With shares rising strongly, is it best to lump it all in or drip it in slowly?
As we all know only too painfully, the banking crisis and subsequent recession caused investors to flee the stock market in droves, driving the index of the UK's 100 biggest companies, the FTSE 100, down as low as 3,500 in March this year -- a level that, 18 months ago, most of us would have found unbelievable. Many invested the money they took from the market in shiny things instead, helping to push the price of gold to the $1,000 an ounce mark.
The FTSE has since rebounded, and the press has made much of its breaking the "psychologically important" 5,000 level (which is nonsense really, and is simply a reflection of our having 10 fingers rather than signifying anything important -- if we were binary creatures, like computers, they'd no doubt be waiting with baited breath to announce that the "psychologically important" 5,120 resistance level had been broken).
But even at 5,000, the FTSE-100 today is still a long way short of the its record high of a shade under 7,000 at the peak of the dot com bubble. And the economy is not out of the recessionary woods yet, with people still arguing about what shape the it will turn out to be and whether there's going to be a double-dip (possibly exacerbated by the world's banking system, which really hasn't yet rectified its fundamental structural problems).
Back into shares?
So, if you're now thinking of selling the glittery stuff (or extracting the readies from under the mattress, or wherever your stash is) and putting your cash back into shares, should you invest it all in a lump sum to take full advantage of any new bull market that we may have entered, or should you drip feed it in small amounts to minimise the risk of any new downturn losing you a packet? Depending on how the market turns out, it could make quite a difference.
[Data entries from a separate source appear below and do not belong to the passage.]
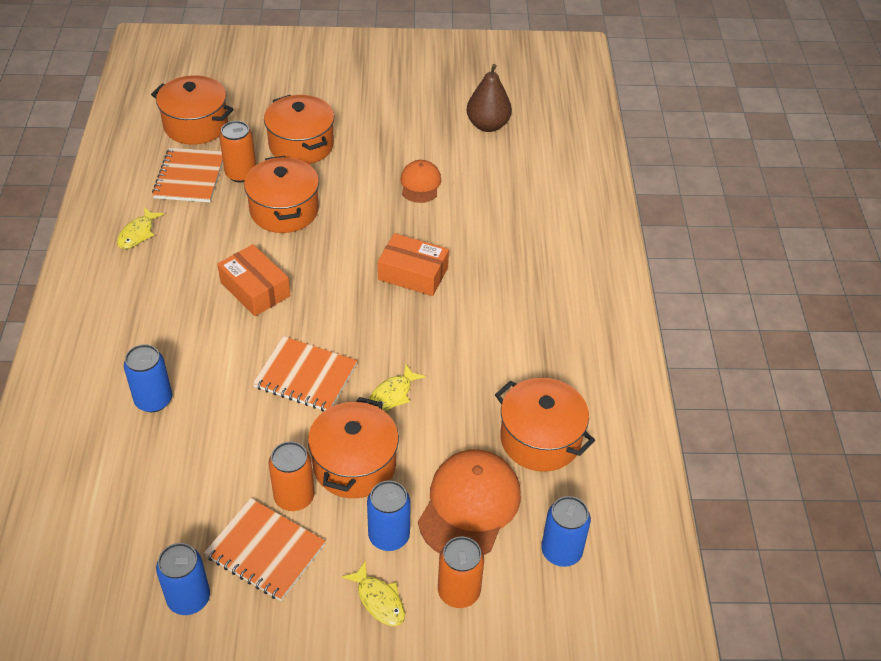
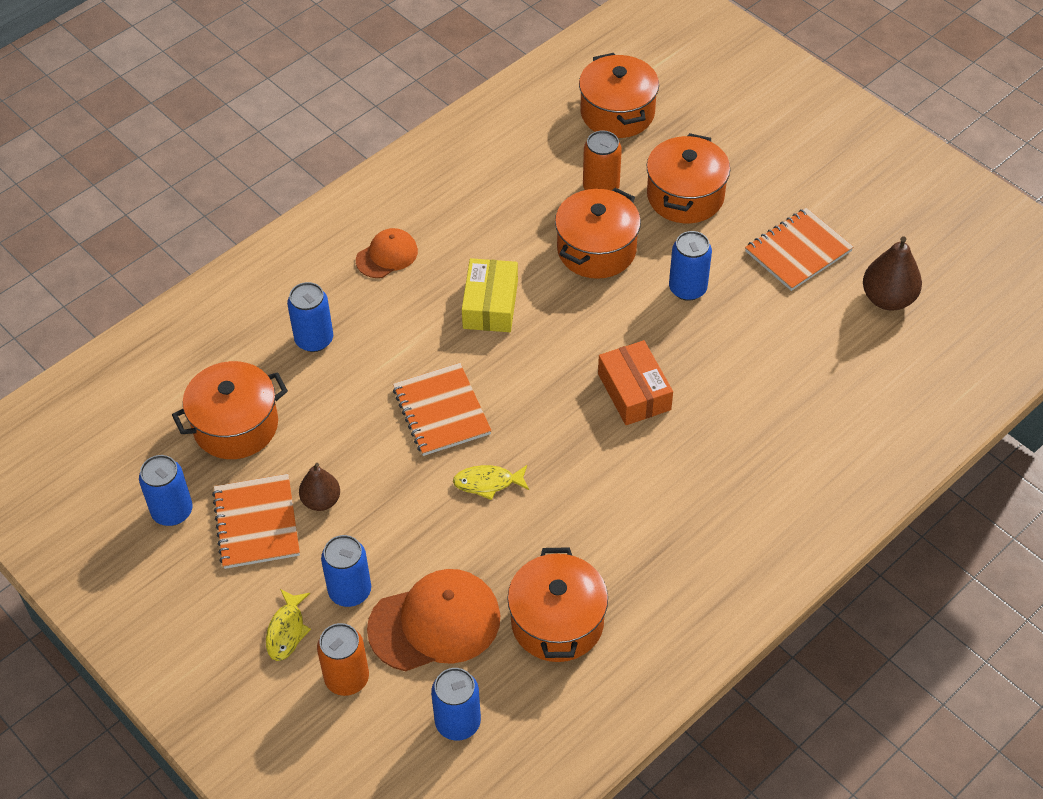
camera: 50 degrees right, 5 degrees up
yellow fish [117,207,164,249] -> none
orange notebook [152,148,223,202] -> orange notebook moved to [745,208,853,291]
orange box [217,244,290,316] -> yellow box [462,258,518,332]
orange can [268,442,315,511] -> brown pear [299,463,340,511]
orange pot [308,397,399,498] -> orange pot moved to [172,361,288,459]
orange cap [401,160,441,203] -> orange cap moved to [356,228,418,278]
none -> blue can [669,231,712,301]

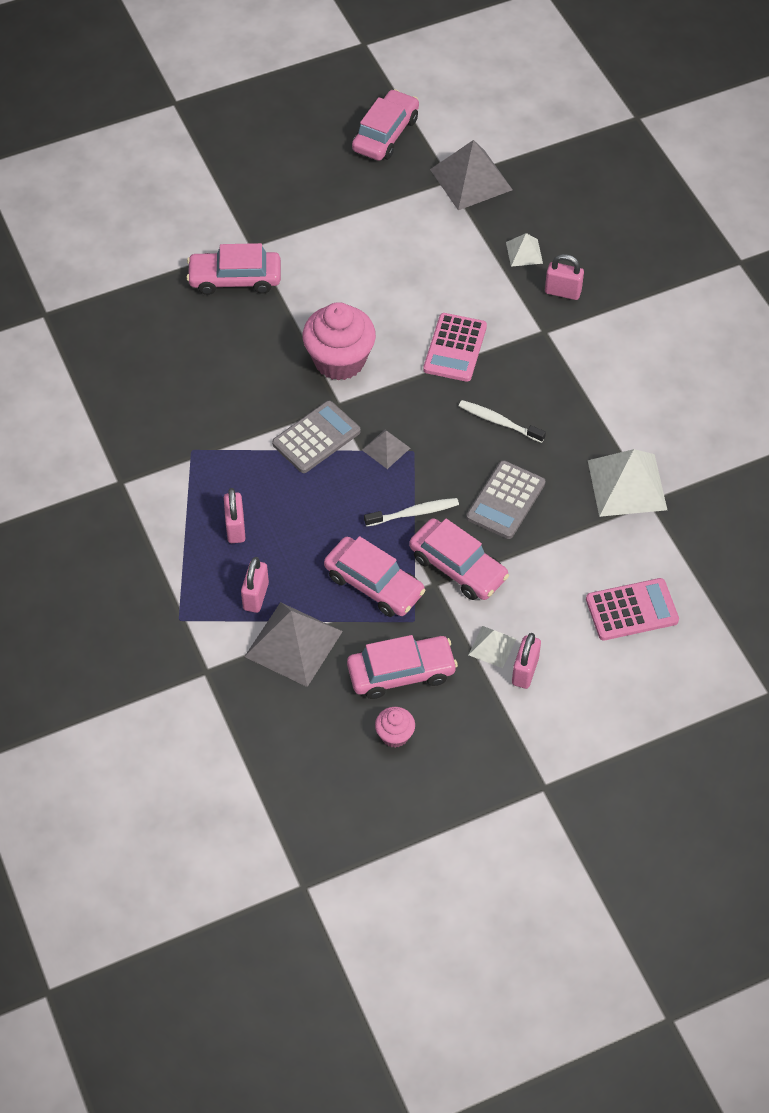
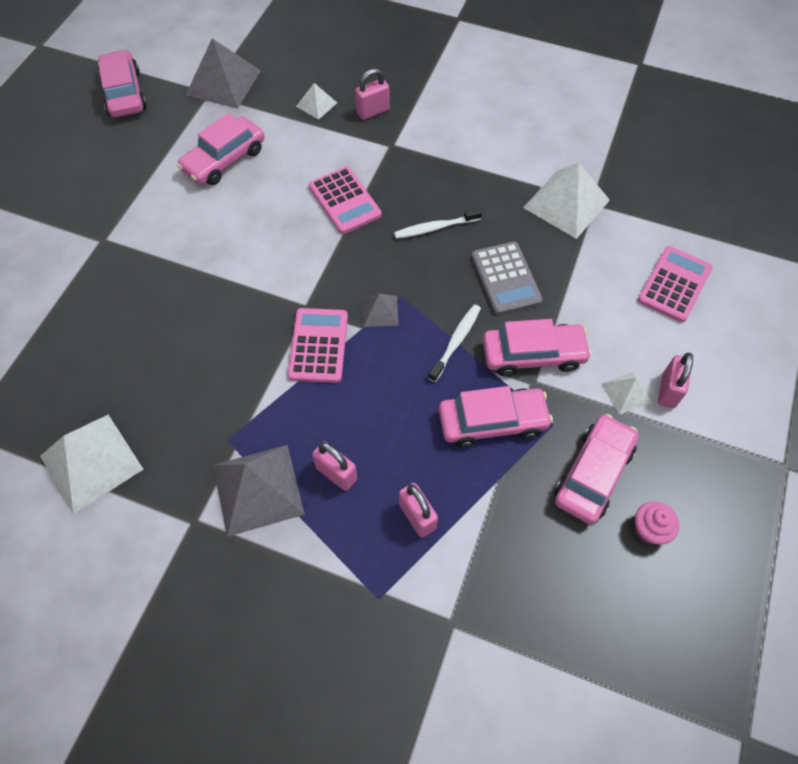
camera: 45 degrees left, 5 degrees up
pink car [186,243,281,295] -> pink car moved to [177,113,265,185]
grey pyramid [244,602,343,687] -> grey pyramid moved to [213,445,305,537]
grey calculator [272,401,361,473] -> pink calculator [288,308,348,383]
pink cupcake [303,302,376,381] -> none
pink padlock [512,633,541,689] -> pink padlock turned 45 degrees clockwise [658,353,693,408]
none -> white pyramid [40,414,144,514]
If you had been investing some money for, say, a year, at any time during the last bull run, you'd almost certainly have been better off with a lump sum at the beginning of the year -- various figures suggest that if you'd invested your lump sum into a FTSE 100 index tracker at the start of, say, 2004, or 2005, you'd have ended the year better off than if you'd drip-fed monthly instalments instead.
But look at the 12 months just gone and you'll see a completely different picture. Had you put your cash down in a lump sum investment exactly a year ago, when the FTSE hadn't quite dropped below the 5,000 level yet (but was shortly about to), you'd still be sitting on a slight loss today, with the index not yet having regained its level of mid-September 2008.
But if, instead, you'd drip-fed money into your tracker monthly, you'd be laughing today. You'd have bought more shares in months when the market was down, and eleven out of your twelve monthly instalments would now be in profit -- some, like your March 2009 instalment, which you'd have bought when the FTSE was barely above 3,500, handsomely so. In fact, only one of your investment instalments, your initial one a year ago, would be in the red.
How do you do it?
So, knowing the difference your strategy can make depending one how the market moves in the next year, how do you get your timing right? The simply answer is you can't. One approach suggests that, since, historically, there have been far more years in which the markets have risen than fallen, you should favour a strategy that works best in the bull years, and so get your lump sums invested as soon as possible -- but that might not help your peace of mind if you plonk it all down now and next year turns out to be a stinker.
I'd personally recommend a two-pronged strategy that ignores the short-term movements of the market altogether. Prong one is to make regular monthly investments from your salary into an index tracker, stashing it away and forgetting about it, and hoovering up lots of cheap shares during market dips.
The second prong is for lump sums, and I'd go for individual shares, paying no attention to the overall market whatsoever. If I think a share is currently a bargain, because the price is significantly lower than I think it should be in comparison to the company's actual business performance (which has got nothing to do with the wiggly lines on the FTSE charts), then it goes on my list of potential purchases. Then whenever I have a lump sum, if there are cheap shares on my list, I'll buy some. And if not, I'll sit on the cash.
And in ten or fifteen years' time, the up years and the down years will have evened things our much more beneficially than any attempts at market timing on my part would have done.